(Source records)
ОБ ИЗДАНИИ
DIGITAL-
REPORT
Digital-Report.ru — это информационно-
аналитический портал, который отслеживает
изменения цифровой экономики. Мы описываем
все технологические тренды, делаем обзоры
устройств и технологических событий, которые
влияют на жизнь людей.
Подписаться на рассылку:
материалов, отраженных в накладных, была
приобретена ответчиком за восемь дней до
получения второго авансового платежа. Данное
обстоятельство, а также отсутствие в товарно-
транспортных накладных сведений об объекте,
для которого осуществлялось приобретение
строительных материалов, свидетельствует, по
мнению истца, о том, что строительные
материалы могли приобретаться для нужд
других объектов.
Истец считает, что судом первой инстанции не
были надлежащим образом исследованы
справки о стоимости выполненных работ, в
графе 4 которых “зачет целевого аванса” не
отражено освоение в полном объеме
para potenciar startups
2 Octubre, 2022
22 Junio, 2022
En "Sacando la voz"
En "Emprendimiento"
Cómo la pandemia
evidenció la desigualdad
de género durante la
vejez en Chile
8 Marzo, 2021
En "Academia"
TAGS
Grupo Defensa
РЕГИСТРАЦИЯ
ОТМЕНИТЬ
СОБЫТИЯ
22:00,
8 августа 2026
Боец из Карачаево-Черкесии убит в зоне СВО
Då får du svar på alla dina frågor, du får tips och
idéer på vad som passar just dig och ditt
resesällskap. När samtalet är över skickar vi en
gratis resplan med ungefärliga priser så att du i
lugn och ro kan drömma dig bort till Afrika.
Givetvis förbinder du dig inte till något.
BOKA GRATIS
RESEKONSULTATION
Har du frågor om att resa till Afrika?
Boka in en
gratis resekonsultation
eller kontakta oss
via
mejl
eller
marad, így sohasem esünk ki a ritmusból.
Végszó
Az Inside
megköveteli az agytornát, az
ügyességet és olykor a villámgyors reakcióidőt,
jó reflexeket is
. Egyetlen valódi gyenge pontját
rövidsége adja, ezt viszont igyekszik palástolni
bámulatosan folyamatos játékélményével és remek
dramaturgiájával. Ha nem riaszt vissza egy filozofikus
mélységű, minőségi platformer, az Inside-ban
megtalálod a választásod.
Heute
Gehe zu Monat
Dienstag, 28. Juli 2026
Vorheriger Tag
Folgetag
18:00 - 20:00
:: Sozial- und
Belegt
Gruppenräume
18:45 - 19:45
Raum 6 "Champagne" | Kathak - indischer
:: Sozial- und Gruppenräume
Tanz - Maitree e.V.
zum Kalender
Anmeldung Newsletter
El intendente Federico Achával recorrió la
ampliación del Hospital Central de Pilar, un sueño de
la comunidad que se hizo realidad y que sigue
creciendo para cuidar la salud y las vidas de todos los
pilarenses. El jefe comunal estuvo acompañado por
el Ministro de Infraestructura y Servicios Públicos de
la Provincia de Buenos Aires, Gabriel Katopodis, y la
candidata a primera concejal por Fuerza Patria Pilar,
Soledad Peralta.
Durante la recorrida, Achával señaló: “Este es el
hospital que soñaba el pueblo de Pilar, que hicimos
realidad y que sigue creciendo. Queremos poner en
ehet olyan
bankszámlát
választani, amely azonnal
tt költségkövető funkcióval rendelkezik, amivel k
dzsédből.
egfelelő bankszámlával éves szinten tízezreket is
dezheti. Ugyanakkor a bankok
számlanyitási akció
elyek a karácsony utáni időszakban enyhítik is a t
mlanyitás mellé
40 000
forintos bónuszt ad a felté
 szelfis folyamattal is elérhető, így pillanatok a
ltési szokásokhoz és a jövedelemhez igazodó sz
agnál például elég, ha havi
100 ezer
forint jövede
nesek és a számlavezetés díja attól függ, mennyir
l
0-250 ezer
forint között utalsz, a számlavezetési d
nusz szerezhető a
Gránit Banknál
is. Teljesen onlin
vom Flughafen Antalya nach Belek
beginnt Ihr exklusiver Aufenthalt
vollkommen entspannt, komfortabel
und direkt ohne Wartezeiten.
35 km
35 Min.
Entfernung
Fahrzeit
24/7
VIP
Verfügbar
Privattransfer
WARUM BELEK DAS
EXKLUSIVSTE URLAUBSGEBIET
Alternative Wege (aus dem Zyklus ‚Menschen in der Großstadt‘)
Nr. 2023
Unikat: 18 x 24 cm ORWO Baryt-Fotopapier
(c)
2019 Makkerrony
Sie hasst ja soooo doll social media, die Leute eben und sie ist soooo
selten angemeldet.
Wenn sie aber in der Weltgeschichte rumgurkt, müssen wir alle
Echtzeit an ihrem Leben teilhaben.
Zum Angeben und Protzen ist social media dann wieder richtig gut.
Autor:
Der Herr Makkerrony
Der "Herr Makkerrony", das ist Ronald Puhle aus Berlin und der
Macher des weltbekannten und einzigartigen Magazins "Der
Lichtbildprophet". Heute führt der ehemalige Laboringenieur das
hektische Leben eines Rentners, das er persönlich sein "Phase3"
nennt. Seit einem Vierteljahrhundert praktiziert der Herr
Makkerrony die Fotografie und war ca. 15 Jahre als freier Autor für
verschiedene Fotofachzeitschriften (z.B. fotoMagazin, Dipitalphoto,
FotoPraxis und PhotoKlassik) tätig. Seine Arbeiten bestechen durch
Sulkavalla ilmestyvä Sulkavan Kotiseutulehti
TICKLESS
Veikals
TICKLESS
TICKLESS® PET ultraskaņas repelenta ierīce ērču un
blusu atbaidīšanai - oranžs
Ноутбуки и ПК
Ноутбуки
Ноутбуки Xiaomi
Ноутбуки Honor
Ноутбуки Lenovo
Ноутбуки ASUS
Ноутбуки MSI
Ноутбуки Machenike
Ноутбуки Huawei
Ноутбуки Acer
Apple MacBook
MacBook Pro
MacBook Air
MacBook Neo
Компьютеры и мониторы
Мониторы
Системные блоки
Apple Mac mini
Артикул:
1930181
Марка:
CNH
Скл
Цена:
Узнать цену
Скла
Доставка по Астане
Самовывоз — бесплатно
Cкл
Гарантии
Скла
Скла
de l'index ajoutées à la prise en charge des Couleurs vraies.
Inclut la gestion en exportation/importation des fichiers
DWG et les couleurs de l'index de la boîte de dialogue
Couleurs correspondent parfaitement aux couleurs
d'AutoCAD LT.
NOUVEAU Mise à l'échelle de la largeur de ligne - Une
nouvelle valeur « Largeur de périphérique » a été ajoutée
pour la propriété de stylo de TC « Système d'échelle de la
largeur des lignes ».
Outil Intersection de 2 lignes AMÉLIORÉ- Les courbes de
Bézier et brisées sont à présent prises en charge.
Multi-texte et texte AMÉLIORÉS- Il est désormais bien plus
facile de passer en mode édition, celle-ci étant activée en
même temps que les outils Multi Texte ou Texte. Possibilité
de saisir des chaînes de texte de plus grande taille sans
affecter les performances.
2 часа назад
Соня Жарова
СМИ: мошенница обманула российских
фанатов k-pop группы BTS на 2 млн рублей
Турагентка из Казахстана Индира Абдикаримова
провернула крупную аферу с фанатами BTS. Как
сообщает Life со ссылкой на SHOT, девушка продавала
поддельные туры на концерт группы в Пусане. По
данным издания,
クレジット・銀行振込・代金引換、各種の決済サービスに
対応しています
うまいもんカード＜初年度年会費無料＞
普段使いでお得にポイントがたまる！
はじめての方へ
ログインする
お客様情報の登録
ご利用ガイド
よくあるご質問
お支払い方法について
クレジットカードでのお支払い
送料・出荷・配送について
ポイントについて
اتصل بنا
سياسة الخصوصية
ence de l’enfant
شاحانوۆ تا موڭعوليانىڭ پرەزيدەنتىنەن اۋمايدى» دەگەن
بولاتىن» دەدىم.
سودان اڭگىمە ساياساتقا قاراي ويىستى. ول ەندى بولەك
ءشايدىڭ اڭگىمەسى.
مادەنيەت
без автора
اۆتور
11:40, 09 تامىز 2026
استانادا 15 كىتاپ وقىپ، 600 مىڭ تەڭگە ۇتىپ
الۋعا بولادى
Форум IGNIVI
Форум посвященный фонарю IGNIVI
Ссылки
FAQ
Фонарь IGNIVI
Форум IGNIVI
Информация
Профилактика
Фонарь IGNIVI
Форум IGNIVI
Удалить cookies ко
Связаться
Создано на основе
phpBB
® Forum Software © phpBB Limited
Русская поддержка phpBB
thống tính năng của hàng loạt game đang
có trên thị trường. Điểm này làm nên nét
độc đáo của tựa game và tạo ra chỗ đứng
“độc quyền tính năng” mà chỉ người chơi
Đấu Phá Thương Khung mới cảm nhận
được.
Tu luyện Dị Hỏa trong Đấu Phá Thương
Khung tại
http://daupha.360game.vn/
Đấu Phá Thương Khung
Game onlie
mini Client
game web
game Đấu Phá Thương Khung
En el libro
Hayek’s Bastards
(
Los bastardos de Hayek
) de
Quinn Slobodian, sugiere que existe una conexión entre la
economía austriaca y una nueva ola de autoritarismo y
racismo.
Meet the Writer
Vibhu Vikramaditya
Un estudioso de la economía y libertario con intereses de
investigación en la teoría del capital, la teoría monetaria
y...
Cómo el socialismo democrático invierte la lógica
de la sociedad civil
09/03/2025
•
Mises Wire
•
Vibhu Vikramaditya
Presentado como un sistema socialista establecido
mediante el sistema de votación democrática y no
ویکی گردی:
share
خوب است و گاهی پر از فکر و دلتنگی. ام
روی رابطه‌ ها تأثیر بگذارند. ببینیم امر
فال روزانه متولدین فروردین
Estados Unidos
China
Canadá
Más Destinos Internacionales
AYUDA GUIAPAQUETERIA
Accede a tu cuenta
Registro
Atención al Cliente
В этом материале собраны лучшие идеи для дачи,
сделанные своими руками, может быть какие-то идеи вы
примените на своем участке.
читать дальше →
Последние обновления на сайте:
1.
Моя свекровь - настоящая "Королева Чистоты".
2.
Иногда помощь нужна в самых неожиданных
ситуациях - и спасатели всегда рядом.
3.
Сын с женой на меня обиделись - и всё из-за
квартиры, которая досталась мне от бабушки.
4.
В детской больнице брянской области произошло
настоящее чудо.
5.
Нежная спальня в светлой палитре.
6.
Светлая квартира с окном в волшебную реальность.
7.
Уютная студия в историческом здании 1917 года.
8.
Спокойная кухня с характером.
(End Source records)
* Task brief *
Copy out the lines from the first one through the line containing "Vorheriger Tag", replacing "Afrika" with "Asien" everywhere in that stretch. Leave everything else as it stands.

* Output of the exercise *
ОБ ИЗДАНИИ
DIGITAL-
REPORT
Digital-Report.ru — это информационно-
аналитический портал, который отслеживает
изменения цифровой экономики. Мы описываем
все технологические тренды, делаем обзоры
устройств и технологических событий, которые
влияют на жизнь людей.
Подписаться на рассылку:
материалов, отраженных в накладных, была
приобретена ответчиком за восемь дней до
получения второго авансового платежа. Данное
обстоятельство, а также отсутствие в товарно-
транспортных накладных сведений об объекте,
для которого осуществлялось приобретение
строительных материалов, свидетельствует, по
мнению истца, о том, что строительные
материалы могли приобретаться для нужд
других объектов.
Истец считает, что судом первой инстанции не
были надлежащим образом исследованы
справки о стоимости выполненных работ, в
графе 4 которых “зачет целевого аванса” не
отражено освоение в полном объеме
para potenciar startups
2 Octubre, 2022
22 Junio, 2022
En "Sacando la voz"
En "Emprendimiento"
Cómo la pandemia
evidenció la desigualdad
de género durante la
vejez en Chile
8 Marzo, 2021
En "Academia"
TAGS
Grupo Defensa
РЕГИСТРАЦИЯ
ОТМЕНИТЬ
СОБЫТИЯ
22:00,
8 августа 2026
Боец из Карачаево-Черкесии убит в зоне СВО
Då får du svar på alla dina frågor, du får tips och
idéer på vad som passar just dig och ditt
resesällskap. När samtalet är över skickar vi en
gratis resplan med ungefärliga priser så att du i
lugn och ro kan drömma dig bort till Asien.
Givetvis förbinder du dig inte till något.
BOKA GRATIS
RESEKONSULTATION
Har du frågor om att resa till Asien?
Boka in en
gratis resekonsultation
eller kontakta oss
via
mejl
eller
marad, így sohasem esünk ki a ritmusból.
Végszó
Az Inside
megköveteli az agytornát, az
ügyességet és olykor a villámgyors reakcióidőt,
jó reflexeket is
. Egyetlen valódi gyenge pontját
rövidsége adja, ezt viszont igyekszik palástolni
bámulatosan folyamatos játékélményével és remek
dramaturgiájával. Ha nem riaszt vissza egy filozofikus
mélységű, minőségi platformer, az Inside-ban
megtalálod a választásod.
Heute
Gehe zu Monat
Dienstag, 28. Juli 2026
Vorheriger Tag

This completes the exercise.